__Your objective__: Among the entries below, find the lines with "Carpenter" and copy them.

__Saved data entries__:
=== Section Start ===
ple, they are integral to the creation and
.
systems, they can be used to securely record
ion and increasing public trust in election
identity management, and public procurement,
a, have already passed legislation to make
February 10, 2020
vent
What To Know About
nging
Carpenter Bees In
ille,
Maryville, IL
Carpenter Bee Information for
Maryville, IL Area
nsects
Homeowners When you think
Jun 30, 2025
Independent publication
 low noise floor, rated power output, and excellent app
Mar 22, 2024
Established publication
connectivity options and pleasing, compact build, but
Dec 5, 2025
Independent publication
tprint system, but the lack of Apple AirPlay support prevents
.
=== Section End ===
__Answer section__:
Carpenter Bees In
Carpenter Bee Information for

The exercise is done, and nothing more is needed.